> [Texte cité]
La réponse de l’Evangile doit rejoindre « le gouffre spirituel » qui a permis « des faiblesses scandaleuses » et « le vide existentiel » dans lequel « Dieu a été rendu si muet, si réduit au silence ». C’est ce que le pape a déclaré devant 130 nouveaux évêques, au Vatican, ce 13 septembre 2018. Il a invité ainsi : « chacun de nous doit humblement entrer au plus profond de lui-même et se demander ce qu’il peut faire pour rendre plus saint le visage de l’Eglise », tout en veillant à ne pas se décourager car « l’Eglise n’est pas à nous, elle est à Dieu ! » Le pape a aussi recommandé de revoir les processus de sélection, d’accompagnement, et d’évaluation des séminaristes.
Dans son long discours aux évêques dépendants de la Congrégation pour les évêques et de la Congrégation pour les Eglises orientales, qui suivaient un cours à Rome, le pape leur a parlé « du plus urgent de (leurs) devoirs de Pasteurs : celui de la sainteté » : « La comptabilisation de nos vertus ne sert à rien », a-t-il souligné, car « la source de la sainteté est la grâce de nous approcher de la joie de l’Evangile et de la laisser envahir notre vie, de telle façon qu’on ne pourra plus vivre autrement ».
« Vous ne pouvez rien offrir au monde de plus efficace, de plus grand, de plus précieux, de plus nécessaire que la paternité qui est en vous, a aussi affirmé le pape. En vous rencontrant, toute personne peut au moins effleurer la beauté de Dieu, la sécurité de sa compagnie et la plénitude de sa proximité. » Il s’agit de témoigner de « la paternité de Dieu qui ne se résigne jamais… c’est le message que les fidèles ont le droit de trouver sur vos lèvres, dans vos cœurs et dans votre vie ».

> [Défi A] Réécrivez le texte cité de « La réponse de » à « d’évaluation des séminaristes. », en remplaçant « Vatican » par « Saint-Siège ».
> [Défi B] Prolongez le texte sur le discours du pape aux nouveaux évêques en rédigeant la suite après sa dernière phrase.
Les lignes qui viennent ensuite forment un ensemble à part, indépendant du texte cité.

> [Données]

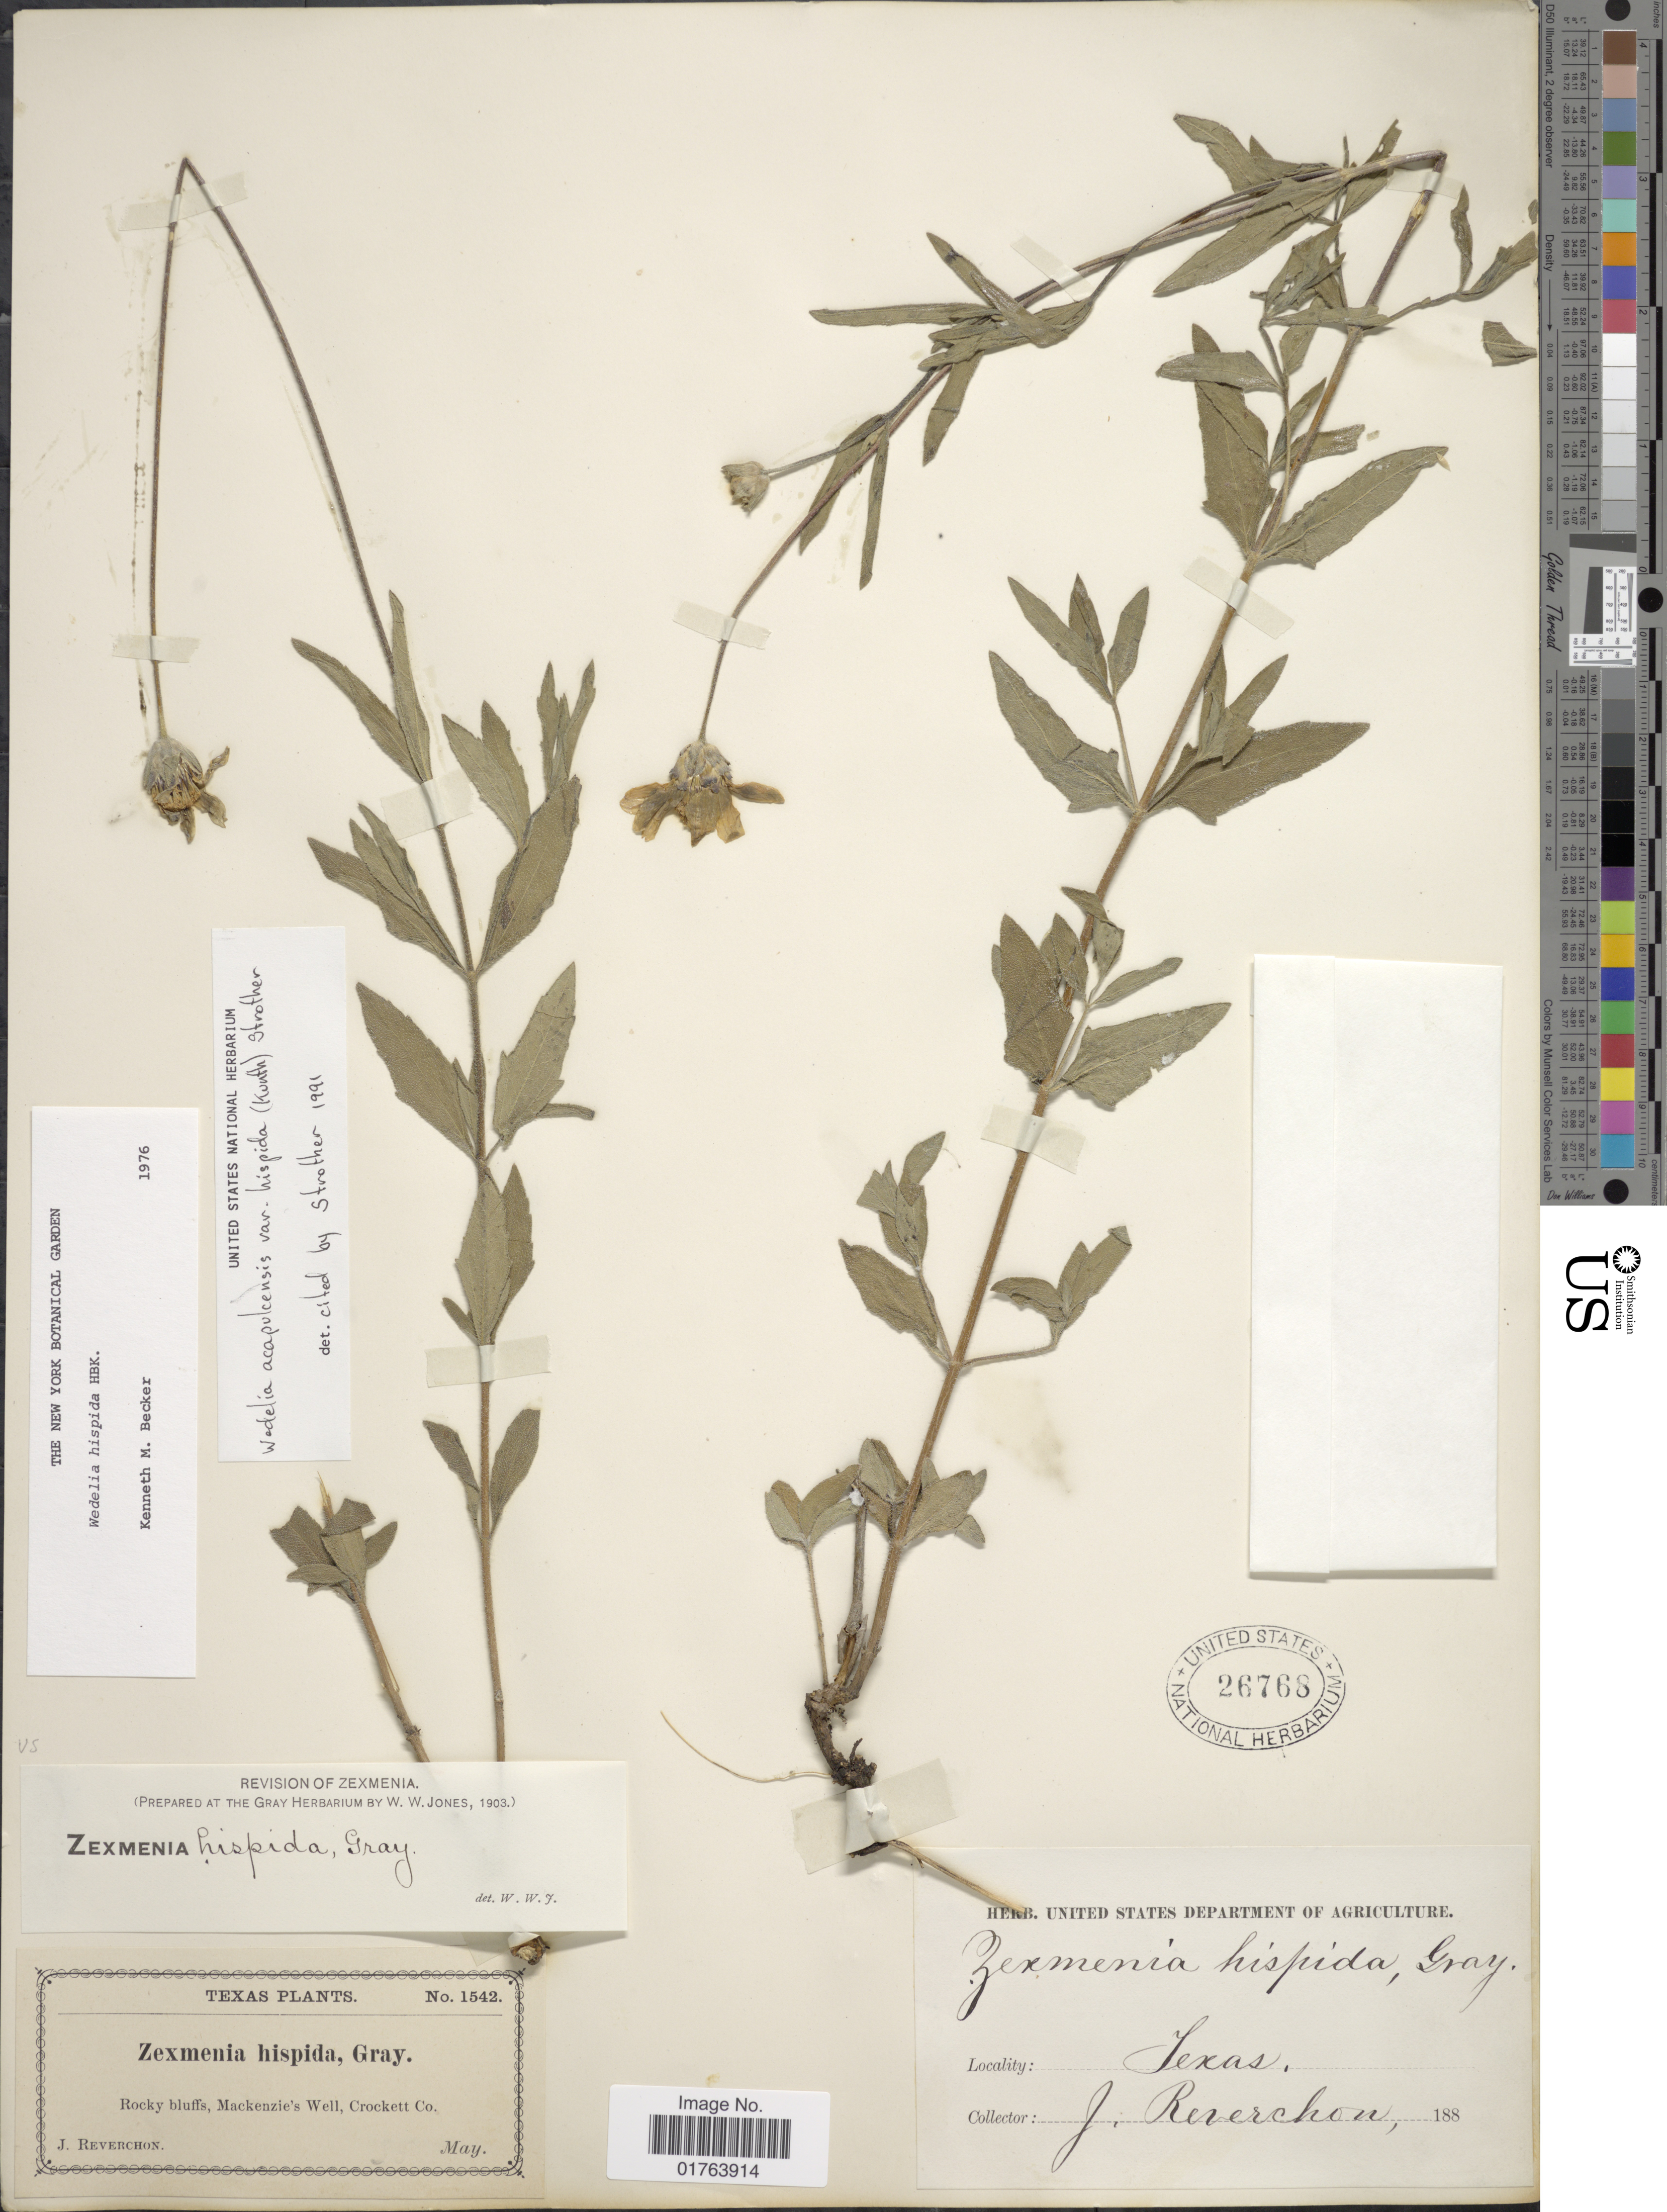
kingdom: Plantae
* * *
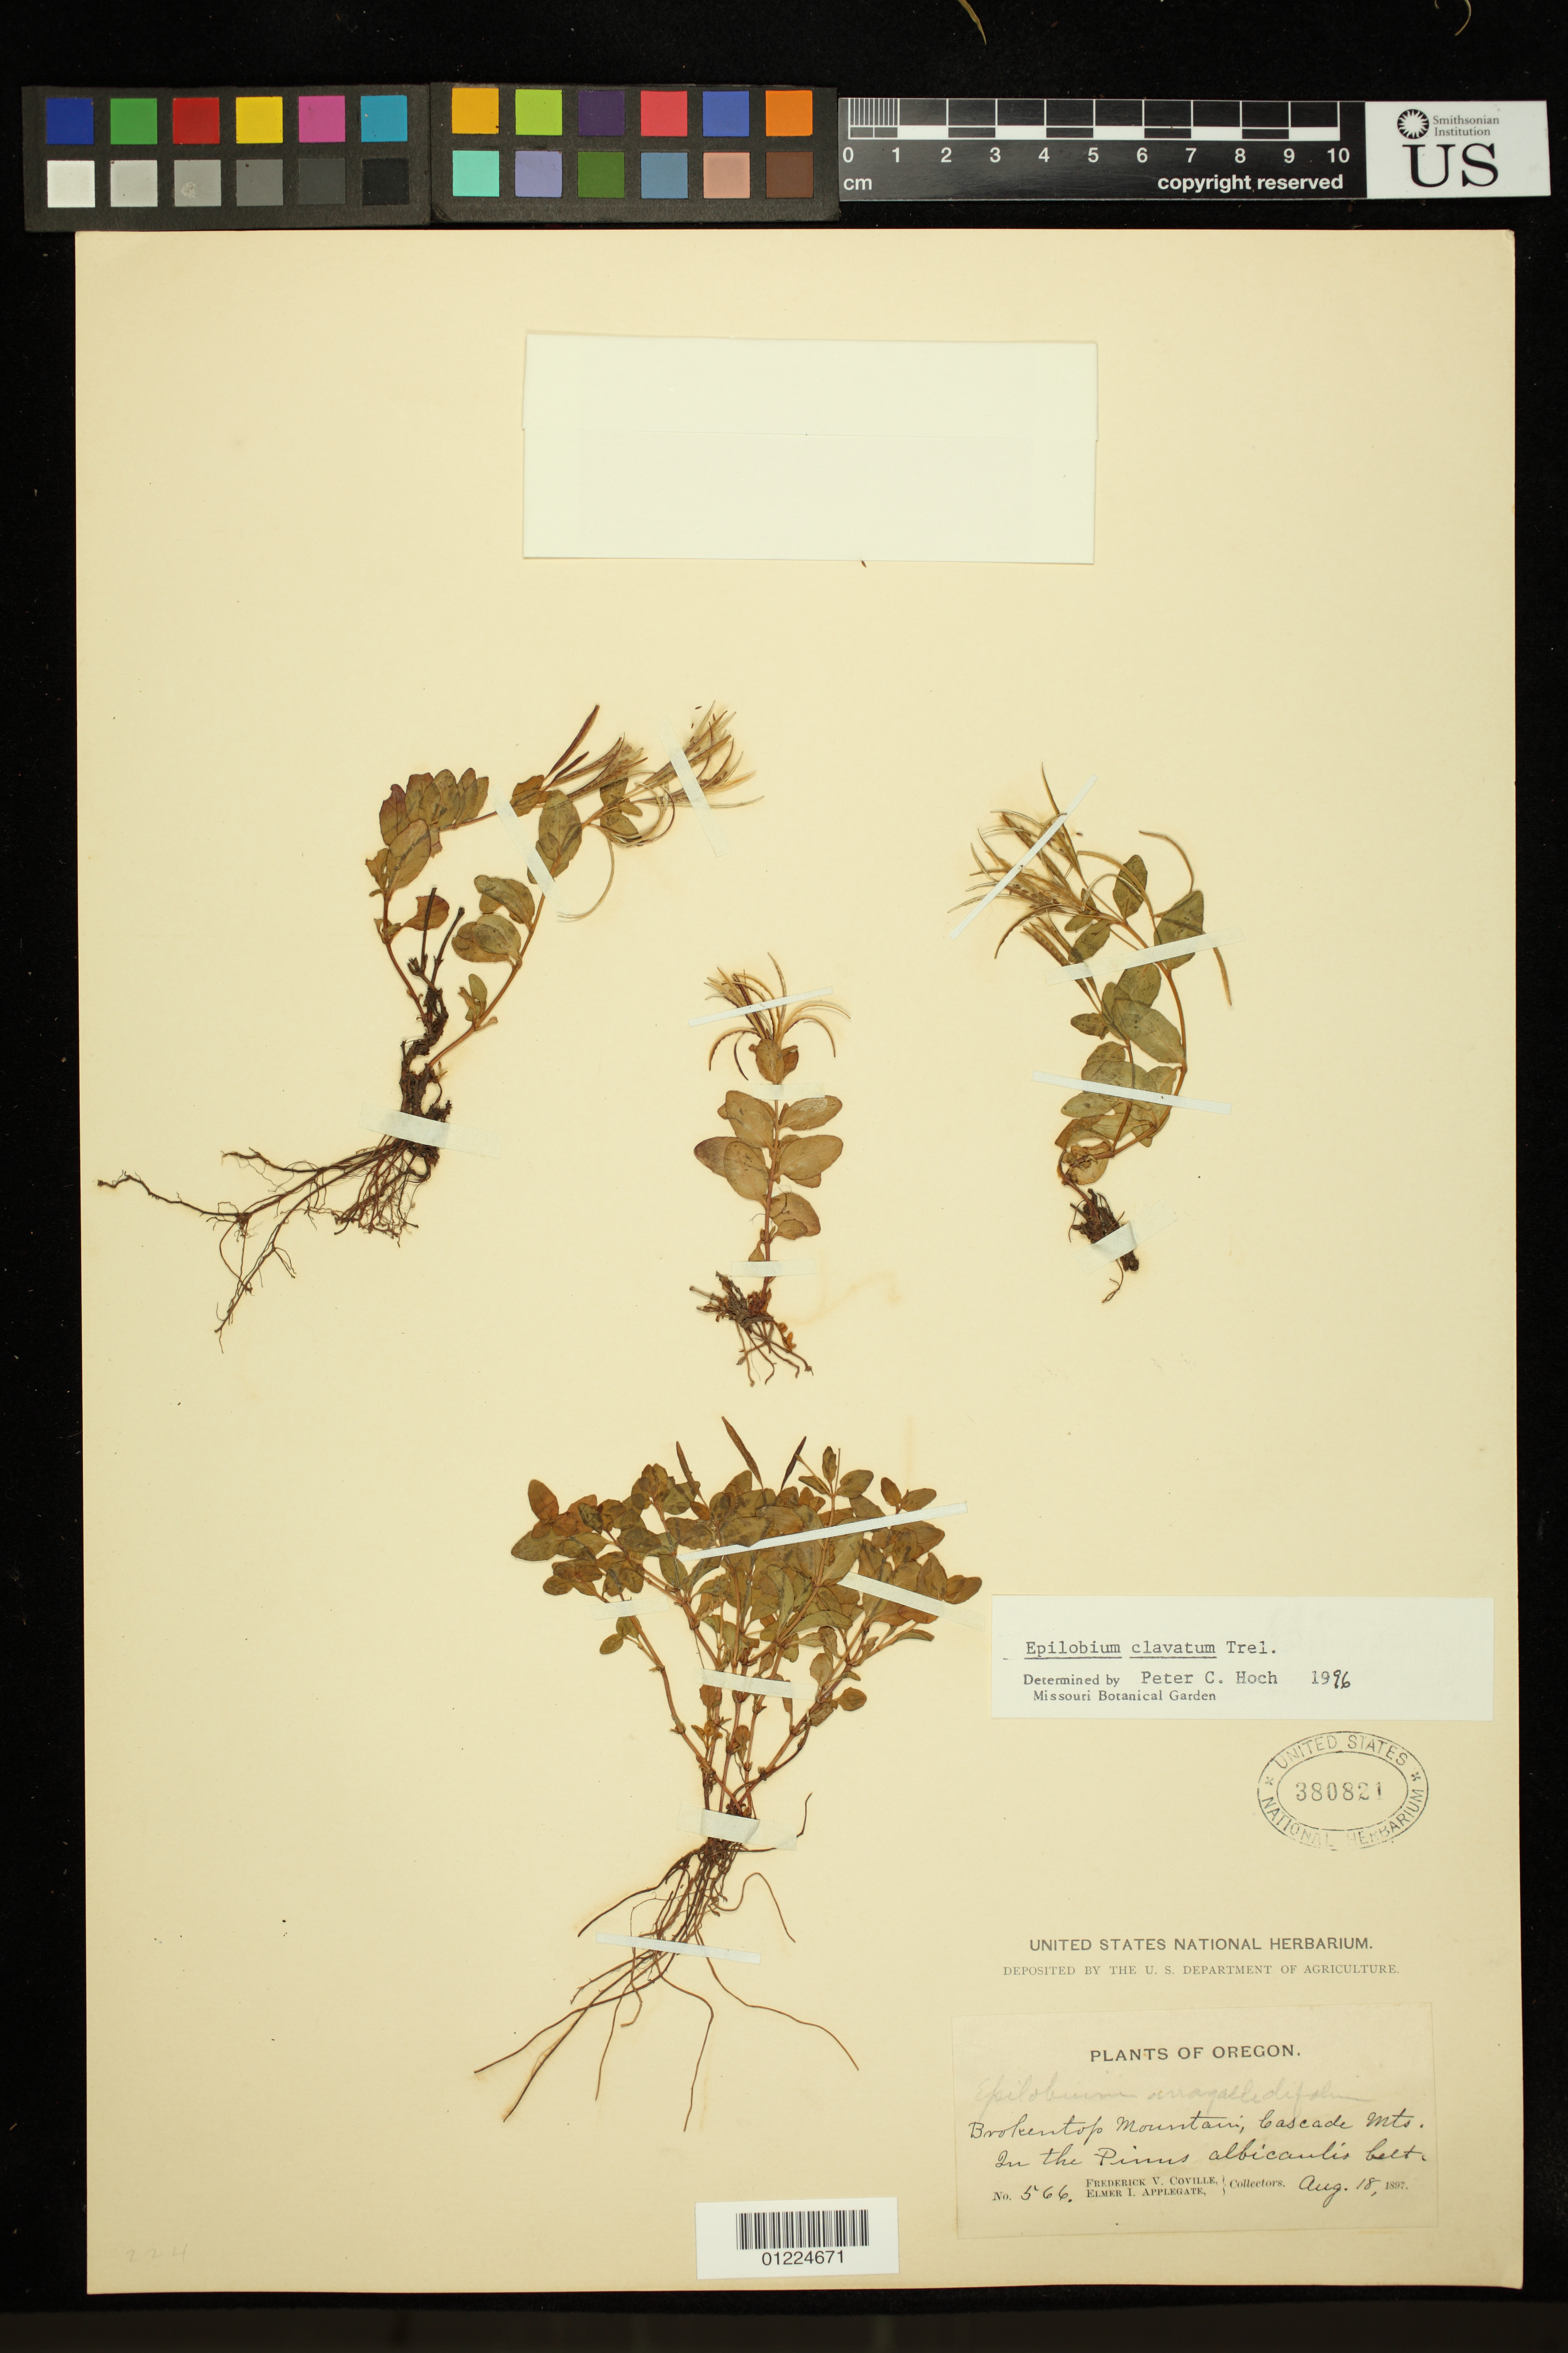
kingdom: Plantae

> [Réponse rédigée A]
La réponse de l’Evangile doit rejoindre « le gouffre spirituel » qui a permis « des faiblesses scandaleuses » et « le vide existentiel » dans lequel « Dieu a été rendu si muet, si réduit au silence ». C’est ce que le pape a déclaré devant 130 nouveaux évêques, au Saint-Siège, ce 13 septembre 2018. Il a invité ainsi : « chacun de nous doit humblement entrer au plus profond de lui-même et se demander ce qu’il peut faire pour rendre plus saint le visage de l’Eglise », tout en veillant à ne pas se décourager car « l’Eglise n’est pas à nous, elle est à Dieu ! » Le pape a aussi recommandé de revoir les processus de sélection, d’accompagnement, et d’évaluation des séminaristes.

> [Réponse rédigée B]
Le pape François les a exhortés à mettre Dieu au centre de leur vie : « il ne vous est pas demandé seulement un dévouement intermittent, une fidélité en alternance, une obéissance sélective, non, vous êtes appelés à vous consumer nuit et jour ». Il a encouragé à « rester vigilants aussi quand disparaît la lumière, ou quand Dieu lui-même se cache dans les ténèbres, quand la tentation de reculer s’insinue et que le malin, qui est toujours aux aguets, suggère subtilement que l’aube ne se lèvera désormais jamais plus ».
« Ne vous laissez pas tenter par les récits de catastrophes ou de prophéties de malheur, parce que ce qui compte vraiment est de persévérer en empêchant que l’amour ne refroidisse et garder la tête haute et levée vers le Seigneur », a conclu le pape, invitant à « avancer joyeux et non pas amères, sereins et non pas angoissés, consolés et non pas désolés ».
Voici notre traduction du discours du pape.
Discours du pape François
Chers frères, bonjour !
Je vous accueille avec joie aujourd’hui à la conclusion de votre pèlerinage de nouveaux évêques aux sources spirituelles de cette Rome de Pierre et de Paul, ancienne et toujours nouvelle. En vous étreignant comme nouveaux pasteurs de l’Eglise, peut-être encore traversés par la surprise d’avoir été appelés à cette mission qui n’est jamais proportionnée et conforme à nos forces, je voudrais en quelque sorte vous prendre à l’écart, vous et chacun de vos Eglises ; je voudrais vous aborder avec le doigté du Christ, Evangile de Dieu qui réchauffe le cœur, rouvre les oreilles et délie la langue à la joie qui ne se gâte ni ne diminue parce qu’elle n’est jamais achetée ni méritée, au contraire elle est pure grâce !
Dans la perspective de la joie de l’Evangile, vous avez cherché à lire le mystère de votre identité à peine reçue comme un don de Dieu. Vous avez choisi l’optique juste pour pénétrer dans le ministère épiscopal, pour lequel nous ne pouvons nous attribuer aucun crédit et dont il n’existe pas de titres de propriété ni de droits acquis. Nous avons trouvé presque “par hasard” le trésor de notre vie et c’est pourquoi nous sommes appelés à tout vendre pour protéger le terrain dans lequel se cache cette mine inépuisable (cf. Mt 13,44). Il est nécessaire de reprendre quotidiennement en main ce don précieux, de chercher la lumière à sa lumière (cf. Ps 35,10) et de se laisser transfigurer par son visage.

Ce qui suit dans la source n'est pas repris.